One question on a recent Friday: Which one of the following names is the daughter of Li Peng, China’s former premier? The correct answer is Li Xiaolin, a longtime target of online ridicule for her expensive fashion taste and for being one of many children of senior officials who come into high positions or wealth.
That’s a relatively easy one. A tougher test is parsing the roundabout ways that China’s internet users evade stringent censorship to talk about current affairs.
Take, for example, a Hong Kong news site’s 2017 commentary that compared the six Chinese leaders since Mao Zedong to emperors during the Han dynasty. Some Chinese users started using the emperors’ names when referring to the leaders. Beyondsoft’s workers have to know which emperor’s name is associated with which leader.
Then there are the photos of an empty chair. They refer to Mr. Liu, the Nobel laureate, who wasn’t allowed to leave China to attend the award ceremony and was represented by an empty chair. References to George Orwell’s novel “1984” are also forbidden.
Beyondsoft’s software trawls through web pages and marks potentially offensive words in different colors. If a page is full of color-coded words, it usually requires a closer look, according to the executives. If there are only one or two, it’s pretty safe to let it pass.
According to Beyondsoft’s website, its content monitoring service, called Rainbow Shield, has compiled over 100,000 basic sensitive words and over three million derivative words. Politically sensitive words make up one-third of the total, followed by words related to pornography, prostitution, gambling and knives.
Workers like Mr. Li make $ 350 to $ 500 a month, about average pay in Chengdu. Each worker is expected to review 1,000 to 2,000 articles during a shift. Articles uploaded to the news app must be approved or rejected within an hour. Unlike Foxconn workers, they don’t work much overtime because longer hours could hurt accuracy, said Mr. Yang, the executive.
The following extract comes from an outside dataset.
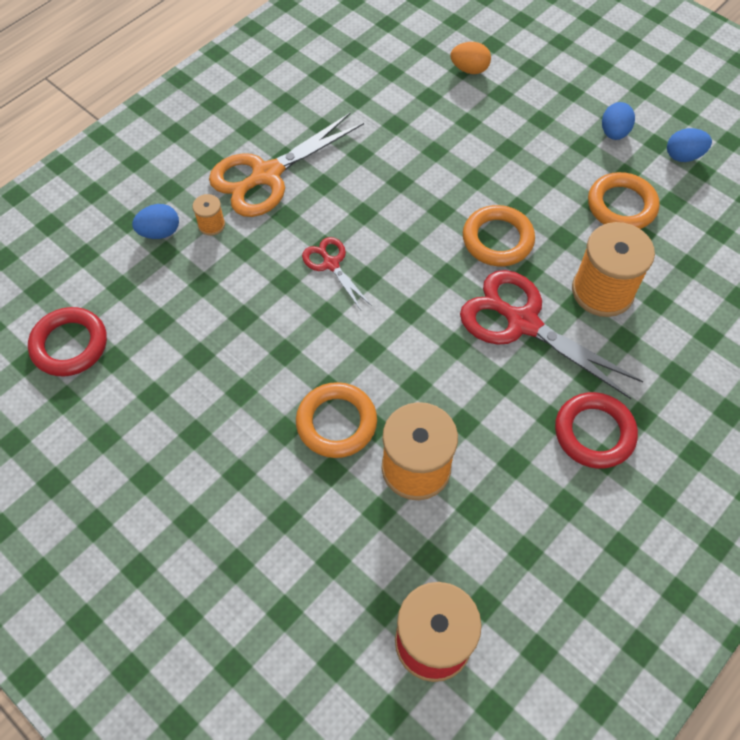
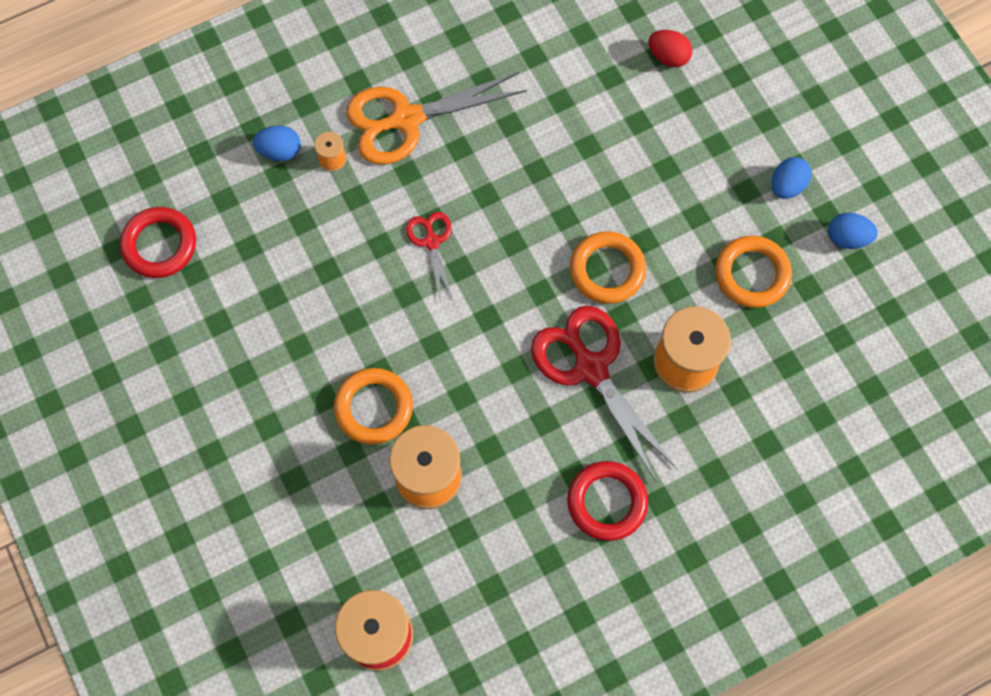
camera: 20 degrees right, 10 degrees up
(469, 69) = (668, 57): orange egg -> red egg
It’s easy to make mistakes. One article about Peng Liyuan, China’s first lady, mistakenly used the photo of a famous singer rumored to be linked to another leader. It was caught by someone else before it went out, Mr. Yang said.
Mr. Li, the young censor, said the worst mistakes were almost all related to senior leaders. He once missed a tiny photo of Mr. Xi on a website not on the whitelist because he was tired. He still kicks himself for it.
When asked whether he had shared with family and friends what he learned at work, such as the Tiananmen crackdown, Mr. Li vehemently said no.
“This information is not for people outside to know,” he said. “Once many people know about it, it could generate rumors.”
But the crackdown was history. It wasn’t a rumor. How would he reconcile that?
“For certain things,” he said, “one just has to obey the rules.”